Es sind diese Momente, in denen ich darüber nachdenke, wie es nach diesem Band weitergehen könnte. So, wie das Ende geplant ist, bleibt genug offen, um mindestens noch ein drittes Buch zu schreiben, doch auch das würde sich grundlegend von den vorherigen unterscheiden. Aber ich gebe zu, es wäre auch reizvoll. Eine klassische Trilogie, das würde mir wirklich gefallen …
Siehste, das passiert, wenn man nicht noch mal gegenliest, bevor man auf den Veröffentlichen-Button drückt, ts, ts …
Ich glaube, was mich an dem Wort Selbstfindung so stört, ist einfach die Tatsache, dass es so gern von Promifrauen benutzt wird, die gerade eine Trennung hinter sich haben. Klar muss man sich damit auseinandersetzen, wer man ist, wer man vielleicht mal werden wollte, usw. Aber am Ende steht nun mal kein großer Aha-Moment totaler Erleuchtung, und deshalb finde ich es realitätsfern, wenn es in Büchern so ist. Arwel wird sich verändern, aber doch immer die gleiche bleiben.
Was mich zum dritten Band bringt. Stimmt, beim Schreiben wird die 3 plötzlich zur runden Zahl, bestimmt kann man das erzähltheoretisch erklären. Bislang bin ich unsicher, wie ein dritter Band von Arwel aussehen könnte, und ob der dann überhaupt noch was mit Krimi zu tun hat. Vielleicht kommt es zum Krieg in der Märchenwelt, aktuell stehen die Zeichen auf Sturm. (Uh, Spoiler!)

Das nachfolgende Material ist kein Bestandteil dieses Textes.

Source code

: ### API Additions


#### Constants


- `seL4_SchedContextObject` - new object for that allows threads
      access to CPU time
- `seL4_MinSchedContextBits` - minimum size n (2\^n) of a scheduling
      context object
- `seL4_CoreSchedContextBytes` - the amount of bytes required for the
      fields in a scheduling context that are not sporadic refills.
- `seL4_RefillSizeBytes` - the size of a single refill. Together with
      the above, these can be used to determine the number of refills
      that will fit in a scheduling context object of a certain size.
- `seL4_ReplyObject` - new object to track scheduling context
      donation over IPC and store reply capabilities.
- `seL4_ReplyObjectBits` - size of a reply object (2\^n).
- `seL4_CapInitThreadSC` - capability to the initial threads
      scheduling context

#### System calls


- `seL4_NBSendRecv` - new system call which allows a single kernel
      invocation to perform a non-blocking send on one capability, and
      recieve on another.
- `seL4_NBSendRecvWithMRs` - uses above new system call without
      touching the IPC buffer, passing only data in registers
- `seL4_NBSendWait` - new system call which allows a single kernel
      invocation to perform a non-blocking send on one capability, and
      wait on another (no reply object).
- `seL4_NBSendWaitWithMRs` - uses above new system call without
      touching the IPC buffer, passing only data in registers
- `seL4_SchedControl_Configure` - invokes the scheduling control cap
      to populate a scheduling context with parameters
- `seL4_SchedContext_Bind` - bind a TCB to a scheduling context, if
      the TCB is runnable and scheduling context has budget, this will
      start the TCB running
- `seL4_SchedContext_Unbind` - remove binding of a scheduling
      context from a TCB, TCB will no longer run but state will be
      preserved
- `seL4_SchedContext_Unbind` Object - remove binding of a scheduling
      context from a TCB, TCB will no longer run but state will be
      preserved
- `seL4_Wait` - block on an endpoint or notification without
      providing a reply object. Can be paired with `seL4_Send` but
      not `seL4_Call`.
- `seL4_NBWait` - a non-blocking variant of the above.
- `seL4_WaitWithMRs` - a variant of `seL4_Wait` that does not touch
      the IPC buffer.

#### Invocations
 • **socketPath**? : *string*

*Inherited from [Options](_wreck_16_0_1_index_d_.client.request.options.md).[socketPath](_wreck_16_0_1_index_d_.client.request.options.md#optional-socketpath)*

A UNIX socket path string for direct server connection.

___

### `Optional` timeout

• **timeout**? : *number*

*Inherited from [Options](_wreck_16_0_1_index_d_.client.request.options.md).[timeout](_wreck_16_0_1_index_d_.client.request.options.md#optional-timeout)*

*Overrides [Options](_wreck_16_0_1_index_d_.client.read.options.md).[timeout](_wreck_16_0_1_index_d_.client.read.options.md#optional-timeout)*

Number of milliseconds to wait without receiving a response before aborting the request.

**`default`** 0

Hm, Selbstfindung. Natürlich muss man in sich selbst suchen, nicht hinterm Bett *ggg* Ich finde nicht, dass das ein klassisches Modewort ist, ich halte es für einen ernsthaften und oft nicht einfachen Prozess. Man muss sich mit seinem ärgsten Kritiker aueinandersetzen, sich selbst. Es erfordert Demut und Aufrichtigkeit, und vielleicht ist man nie damit zufrieden, was aus einem wird, werden kann oder geworden ist.
Jaaaa, ich steh auch auf Trilogien. Drei scheint eine magische Zahl bei Büchern zu sein, oder? Auftakt, Hauptteil, Epilog, zum Beispiel. Der Held, sein Sidekick und der Gegner (sehr oft ohne Sidekick). Oder so. Ich habe nie wirklich drüber nachgedacht, aber irgendwie habe ich das instinktive Gefühl, dass Drei in der DNA des Schreibens steckt. Oder?